Developers in the area often opt to replace older, larger shade trees with smaller ones, leaving the surrounding areas with far less cover from the sun. Even in cases where builders replant the same trees they chopped, it can take years for them to grow back.

"It's not a good trade. You need the shade to make the area walkable," says Eddie Raychaudhuri, a Brickell resident who works at a local law firm. Raychaudhuri moved to the area from Manhattan last year but says he'd been visiting Miami on work trips since 2005 and always made sure to stay in Brickell. "What I loved about Brickell was the combination of skyscrapers and greenery. It's disappointing that the canopy is disappearing."
Clockwise from top left: A strangler fig, a gumbo limbo and live oak, and the lot at 955 S. Miami Ave.
Courtesy of Casey Piket
The City of Miami has laws to protect trees, and on paper, those laws are pretty strong. Hefty fines for removing a tree without a permit are paired with a mandate that developers pay into a "Tree Trust Fund" to compensate for any tree they fell and fail to replace. However, vague language in the so-called tree ordinance allows developers to make a case for removing virtually any tree on the grounds that preserving them is not feasible. Developers can also appeal fines or contribution requirements to the Tree Trust Fund, taking their cases first before the Historic and Environmental Preservation Board and then, if they're not happy with the ruling, to the city commission. By the end of the process, the fine or contribution requirement is usually far lower than what it was originally. Rather than deterring developers from removing trees, the fines appear to be just another cost of doing business.

"It would be awesome to keep the bigger trees around while making room for new buildings, if there were a way to marry the two interests. But developers have more money," Raychaudhuri says.

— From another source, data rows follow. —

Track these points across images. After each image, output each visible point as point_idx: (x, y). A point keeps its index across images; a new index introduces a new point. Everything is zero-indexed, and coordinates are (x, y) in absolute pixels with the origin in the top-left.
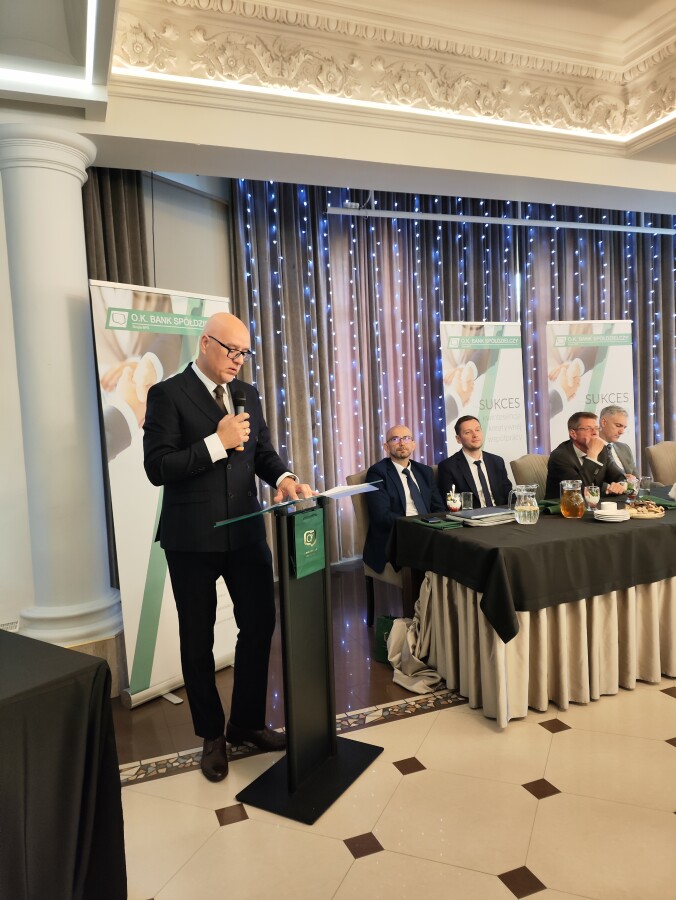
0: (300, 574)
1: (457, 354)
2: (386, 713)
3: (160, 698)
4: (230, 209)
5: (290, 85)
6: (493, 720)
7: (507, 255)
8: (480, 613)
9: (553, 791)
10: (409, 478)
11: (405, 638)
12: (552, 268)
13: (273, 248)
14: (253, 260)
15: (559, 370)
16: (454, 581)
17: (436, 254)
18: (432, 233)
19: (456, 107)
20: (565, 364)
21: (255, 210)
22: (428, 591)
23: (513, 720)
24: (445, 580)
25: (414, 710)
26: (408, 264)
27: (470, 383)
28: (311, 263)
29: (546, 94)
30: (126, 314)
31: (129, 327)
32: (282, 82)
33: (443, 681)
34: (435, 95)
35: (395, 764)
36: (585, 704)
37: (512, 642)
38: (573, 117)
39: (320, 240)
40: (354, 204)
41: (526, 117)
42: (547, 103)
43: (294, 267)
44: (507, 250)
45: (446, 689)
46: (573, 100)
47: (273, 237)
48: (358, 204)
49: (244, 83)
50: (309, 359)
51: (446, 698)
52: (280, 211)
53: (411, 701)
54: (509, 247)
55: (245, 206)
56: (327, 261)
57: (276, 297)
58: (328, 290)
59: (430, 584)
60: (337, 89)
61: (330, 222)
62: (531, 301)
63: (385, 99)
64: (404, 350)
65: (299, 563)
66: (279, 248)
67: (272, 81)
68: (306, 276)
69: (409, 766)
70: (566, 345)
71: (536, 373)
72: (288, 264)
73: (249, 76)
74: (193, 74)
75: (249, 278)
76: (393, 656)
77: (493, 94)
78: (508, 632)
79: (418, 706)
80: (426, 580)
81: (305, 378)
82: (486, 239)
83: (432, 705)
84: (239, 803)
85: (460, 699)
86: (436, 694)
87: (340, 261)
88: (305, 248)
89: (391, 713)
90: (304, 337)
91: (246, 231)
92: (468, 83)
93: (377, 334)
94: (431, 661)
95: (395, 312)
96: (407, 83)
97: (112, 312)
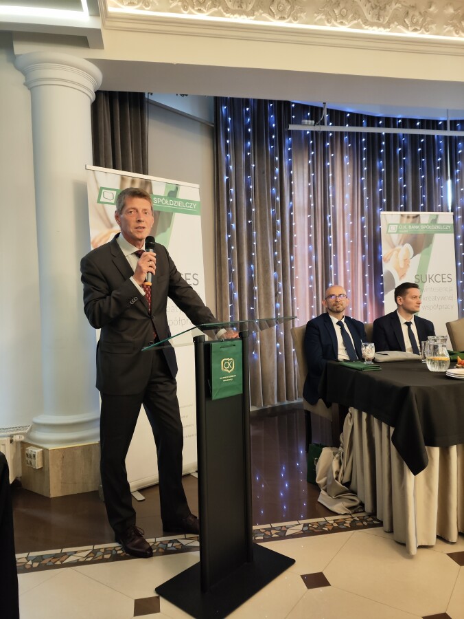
0: (215, 396)
1: (395, 238)
2: (306, 528)
4: (215, 130)
5: (248, 15)
6: (402, 544)
7: (440, 164)
8: (393, 447)
10: (343, 330)
11: (331, 466)
13: (248, 158)
14: (231, 167)
16: (372, 416)
17: (379, 163)
18: (377, 147)
19: (387, 26)
21: (234, 130)
22: (350, 424)
23: (420, 547)
24: (364, 415)
25: (331, 528)
26: (357, 171)
27: (406, 261)
28: (277, 170)
30: (115, 193)
32: (241, 13)
33: (362, 505)
34: (369, 17)
35: (303, 577)
37: (421, 474)
39: (285, 153)
40: (310, 121)
41: (450, 31)
43: (263, 173)
44: (439, 159)
45: (364, 511)
47: (248, 150)
48: (313, 122)
49: (212, 15)
50: (274, 243)
51: (362, 520)
52: (253, 131)
53: (330, 519)
54: (441, 157)
55: (226, 126)
56: (290, 169)
57: (248, 196)
58: (291, 191)
59: (353, 419)
60: (286, 17)
61: (293, 140)
62: (460, 199)
63: (326, 22)
64: (352, 238)
65: (215, 387)
66: (252, 158)
67: (233, 12)
68: (273, 180)
69: (316, 580)
72: (259, 171)
73: (216, 9)
74: (171, 11)
75: (227, 180)
76: (320, 479)
77: (420, 13)
78: (418, 465)
79: (335, 525)
80: (349, 415)
81: (270, 258)
82: (422, 151)
83: (348, 525)
84: (157, 595)
85: (375, 522)
86: (353, 516)
87: (300, 169)
88: (273, 158)
89: (311, 528)
90: (270, 226)
91: (227, 145)
92: (398, 5)
93: (329, 224)
94: (353, 486)
95: (345, 208)
96: (345, 8)
97: (103, 190)
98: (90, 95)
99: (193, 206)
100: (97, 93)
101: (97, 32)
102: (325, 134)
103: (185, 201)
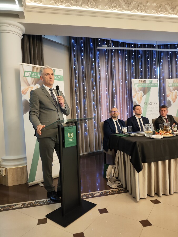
0: (66, 146)
1: (137, 89)
2: (101, 194)
3: (37, 185)
4: (70, 49)
5: (79, 6)
6: (134, 198)
7: (155, 61)
9: (150, 224)
10: (117, 124)
11: (111, 172)
12: (169, 64)
13: (82, 59)
14: (76, 63)
15: (170, 94)
16: (124, 153)
17: (132, 61)
18: (131, 55)
19: (131, 10)
20: (172, 92)
21: (77, 49)
22: (118, 156)
23: (141, 199)
24: (122, 153)
25: (110, 193)
26: (124, 64)
27: (141, 98)
28: (94, 64)
29: (161, 5)
30: (30, 73)
31: (31, 76)
32: (77, 5)
33: (122, 185)
34: (124, 7)
35: (99, 210)
36: (168, 195)
37: (141, 172)
38: (170, 11)
39: (97, 57)
40: (105, 45)
41: (154, 12)
42: (161, 7)
43: (88, 65)
44: (154, 59)
46: (170, 6)
47: (82, 56)
48: (107, 46)
49: (66, 6)
50: (93, 91)
51: (122, 190)
52: (84, 49)
53: (111, 190)
54: (155, 58)
55: (74, 47)
56: (99, 63)
57: (83, 74)
58: (99, 72)
60: (94, 7)
61: (100, 52)
62: (162, 74)
63: (109, 9)
64: (122, 89)
65: (66, 143)
66: (84, 60)
67: (74, 5)
68: (92, 67)
69: (103, 211)
70: (172, 86)
71: (164, 95)
73: (67, 4)
74: (51, 4)
75: (75, 68)
76: (108, 176)
77: (143, 6)
78: (139, 169)
79: (112, 192)
80: (117, 153)
81: (92, 97)
82: (148, 56)
83: (117, 192)
84: (46, 218)
85: (126, 191)
86: (119, 189)
87: (103, 63)
88: (92, 59)
89: (103, 194)
90: (91, 85)
91: (74, 55)
92: (135, 3)
93: (114, 84)
94: (119, 178)
95: (120, 78)
96: (115, 4)
97: (26, 72)
98: (20, 36)
99: (60, 78)
100: (24, 35)
101: (22, 13)
102: (111, 50)
103: (57, 76)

Political will to protect trees is not uniform on the city commission. Commissioner Ken Russell of District 2, which includes Brickell and Coconut Grove, has been vocal about greater enforcement of the tree ordinance. On the other hand, there's Commissioner Manolo Reyes of District 4, who earlier this year was forced to withdraw a proposal to eliminate the ordinance after receiving significant backlash from locals.

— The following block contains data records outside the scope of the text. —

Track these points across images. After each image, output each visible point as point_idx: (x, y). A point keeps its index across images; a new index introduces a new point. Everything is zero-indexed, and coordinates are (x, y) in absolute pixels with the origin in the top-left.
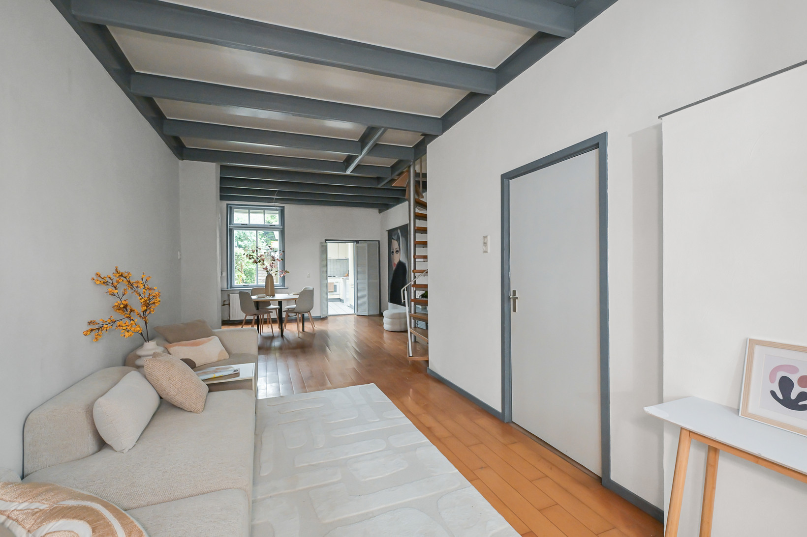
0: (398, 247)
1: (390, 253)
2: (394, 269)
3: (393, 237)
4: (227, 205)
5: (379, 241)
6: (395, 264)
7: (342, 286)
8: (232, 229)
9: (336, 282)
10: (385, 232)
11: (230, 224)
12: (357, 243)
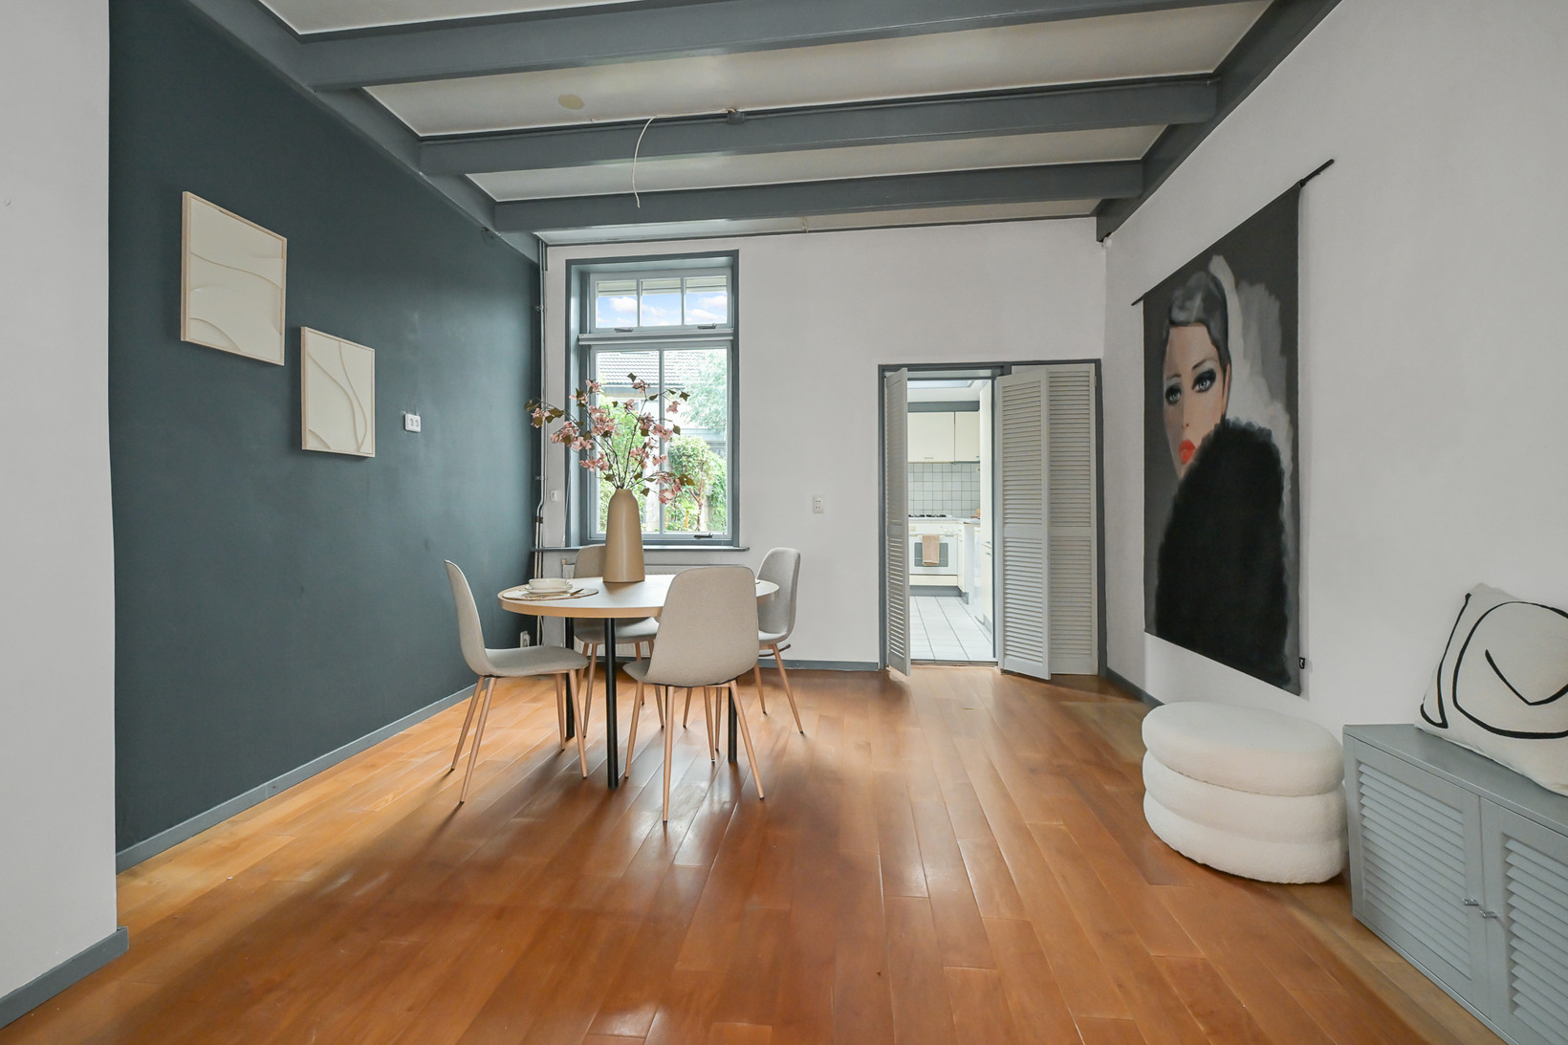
0: (1210, 350)
1: (1160, 394)
2: (1182, 472)
3: (1179, 315)
4: (569, 263)
5: (1097, 363)
6: (1189, 446)
7: (963, 546)
8: (589, 346)
9: (947, 536)
10: (1133, 304)
11: (582, 329)
12: (1002, 375)
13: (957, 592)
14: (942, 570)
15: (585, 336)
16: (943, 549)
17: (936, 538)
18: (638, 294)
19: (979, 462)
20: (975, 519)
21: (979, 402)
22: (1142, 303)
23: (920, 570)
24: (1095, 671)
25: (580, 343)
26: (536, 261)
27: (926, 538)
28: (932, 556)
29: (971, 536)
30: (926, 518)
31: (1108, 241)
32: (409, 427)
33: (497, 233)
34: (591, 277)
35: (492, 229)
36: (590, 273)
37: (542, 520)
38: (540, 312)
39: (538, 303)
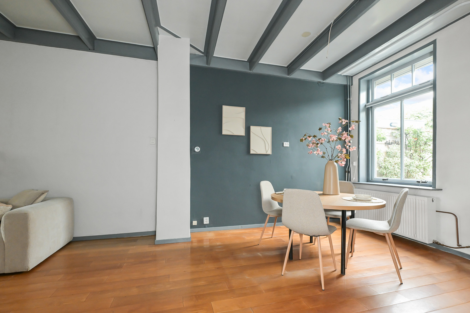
4: (360, 79)
8: (371, 107)
11: (368, 101)
15: (368, 104)
18: (391, 81)
25: (367, 107)
26: (346, 84)
32: (285, 145)
33: (324, 81)
34: (372, 81)
35: (322, 81)
36: (371, 80)
37: (349, 172)
38: (350, 101)
39: (348, 98)
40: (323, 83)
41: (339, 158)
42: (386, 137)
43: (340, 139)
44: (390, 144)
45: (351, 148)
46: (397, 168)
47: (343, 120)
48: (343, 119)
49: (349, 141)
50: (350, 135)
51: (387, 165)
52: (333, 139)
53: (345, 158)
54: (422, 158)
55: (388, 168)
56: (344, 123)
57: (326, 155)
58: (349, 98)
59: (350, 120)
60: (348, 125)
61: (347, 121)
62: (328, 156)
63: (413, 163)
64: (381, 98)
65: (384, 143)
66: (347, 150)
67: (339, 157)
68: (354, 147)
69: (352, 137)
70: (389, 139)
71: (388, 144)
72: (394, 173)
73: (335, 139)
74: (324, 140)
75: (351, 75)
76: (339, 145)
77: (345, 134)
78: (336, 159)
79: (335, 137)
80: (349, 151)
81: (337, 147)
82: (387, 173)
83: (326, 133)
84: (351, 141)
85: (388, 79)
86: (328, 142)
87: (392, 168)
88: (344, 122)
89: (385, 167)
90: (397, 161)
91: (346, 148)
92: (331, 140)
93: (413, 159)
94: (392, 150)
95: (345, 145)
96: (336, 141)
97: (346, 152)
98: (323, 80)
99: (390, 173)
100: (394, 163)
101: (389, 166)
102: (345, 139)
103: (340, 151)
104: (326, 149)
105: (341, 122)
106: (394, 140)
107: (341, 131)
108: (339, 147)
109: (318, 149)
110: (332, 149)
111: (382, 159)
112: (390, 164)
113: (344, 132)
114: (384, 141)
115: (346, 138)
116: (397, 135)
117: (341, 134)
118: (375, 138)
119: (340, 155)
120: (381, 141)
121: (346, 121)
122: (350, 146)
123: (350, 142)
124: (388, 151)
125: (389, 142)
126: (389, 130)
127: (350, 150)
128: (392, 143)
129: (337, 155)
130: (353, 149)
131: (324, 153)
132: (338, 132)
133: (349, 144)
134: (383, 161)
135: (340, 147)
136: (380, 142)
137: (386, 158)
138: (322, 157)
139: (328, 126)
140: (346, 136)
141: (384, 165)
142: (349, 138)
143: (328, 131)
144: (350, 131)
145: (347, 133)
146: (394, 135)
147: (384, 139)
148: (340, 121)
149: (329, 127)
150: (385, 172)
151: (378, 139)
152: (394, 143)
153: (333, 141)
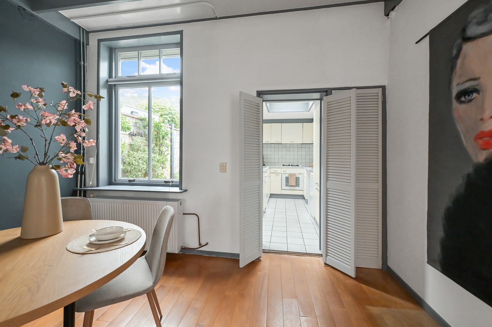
1: (449, 98)
2: (480, 157)
3: (477, 30)
4: (99, 41)
5: (383, 88)
7: (305, 179)
8: (115, 85)
9: (299, 174)
10: (416, 43)
11: (110, 76)
12: (327, 95)
13: (302, 197)
14: (297, 188)
15: (111, 80)
16: (297, 179)
17: (295, 174)
18: (139, 59)
19: (313, 144)
20: (311, 167)
21: (313, 119)
22: (428, 37)
23: (288, 188)
24: (380, 267)
25: (109, 83)
26: (79, 39)
27: (290, 175)
28: (292, 182)
29: (309, 176)
30: (291, 166)
31: (393, 14)
33: (34, 13)
34: (117, 51)
35: (28, 9)
36: (115, 49)
37: (83, 173)
38: (84, 67)
39: (81, 61)
40: (32, 15)
41: (62, 162)
42: (131, 126)
43: (64, 124)
44: (133, 135)
45: (86, 141)
46: (141, 163)
47: (72, 89)
48: (70, 87)
49: (83, 129)
50: (84, 119)
51: (132, 160)
52: (48, 122)
53: (75, 162)
54: (161, 152)
55: (132, 164)
56: (72, 95)
57: (30, 154)
58: (82, 63)
59: (84, 91)
60: (81, 100)
61: (79, 92)
62: (37, 154)
63: (155, 158)
64: (127, 77)
65: (128, 134)
66: (79, 145)
67: (60, 159)
68: (91, 140)
69: (88, 122)
70: (133, 130)
71: (132, 135)
72: (138, 169)
73: (54, 121)
74: (26, 120)
75: (86, 28)
76: (62, 135)
77: (75, 116)
78: (55, 162)
79: (53, 119)
80: (83, 146)
81: (56, 137)
82: (131, 169)
83: (30, 107)
84: (87, 130)
85: (134, 56)
86: (36, 126)
87: (137, 163)
88: (73, 93)
89: (129, 163)
90: (141, 156)
91: (76, 141)
92: (43, 122)
93: (154, 153)
94: (136, 143)
95: (75, 136)
96: (55, 125)
97: (76, 148)
98: (33, 11)
99: (134, 170)
100: (138, 158)
101: (134, 162)
102: (74, 126)
103: (64, 146)
104: (31, 139)
105: (67, 90)
106: (138, 132)
107: (66, 107)
108: (62, 138)
109: (5, 140)
110: (46, 140)
111: (126, 152)
112: (134, 159)
113: (73, 111)
114: (128, 132)
115: (76, 123)
116: (141, 126)
117: (66, 114)
118: (120, 128)
119: (63, 155)
120: (125, 131)
121: (76, 92)
122: (84, 138)
123: (84, 131)
124: (132, 143)
125: (133, 133)
126: (133, 119)
127: (85, 145)
128: (136, 134)
129: (57, 155)
130: (90, 143)
131: (24, 149)
132: (59, 109)
133: (83, 135)
134: (126, 155)
135: (65, 138)
136: (124, 133)
137: (130, 151)
138: (20, 157)
139: (38, 93)
140: (77, 118)
141: (128, 160)
142: (83, 124)
143: (39, 104)
144: (84, 111)
145: (78, 113)
146: (138, 125)
147: (129, 129)
148: (65, 90)
149: (40, 95)
150: (129, 168)
151: (123, 129)
152: (138, 135)
153: (48, 125)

Christine Rupp, executive director of the Dade Heritage Trust, says her organization has received an increasing number of calls about trees in the area over the years. "People feel pretty powerless, that the loss of trees is inevitable," Rupp says. "If any company can opt out of preserving old grove trees, there's not going to be any left in Miami."

Miriam Merino, a local real-estate agent and Brickell resident, is no stranger to the fight to preserve trees in her neighborhood. In 2013, Merino led protests against a plan backed by then-Commissioner Mark Sarnoff to cut down and replant as many as 70 trees on Brickell Avenue that had been identified as sick or a danger to passerby. Protesters argued they hadn't been looped in on the plan and said the city's consulting arborist had made mistakes when making an assessment. The plan eventually fizzled out.

Through the community Facebook page Brickell Watch - United to Preserve Nature, Merino tells residents about trees at risk. She says she plans on protesting the CitizenM tree plan and is keeping an eye on other projects being developed in the area.

Rupp says that without procedural change, preserving Brickell's tree canopy will continue to be a Sisyphean task.

"The approval process is backwards when it comes to the tree ordinance," she says. "They handle zoning, permits, and the layout first before going into the environmental plans. By the time it gets there, it's too late to change much. Because the process happens in that order, it leaves few options for the trees."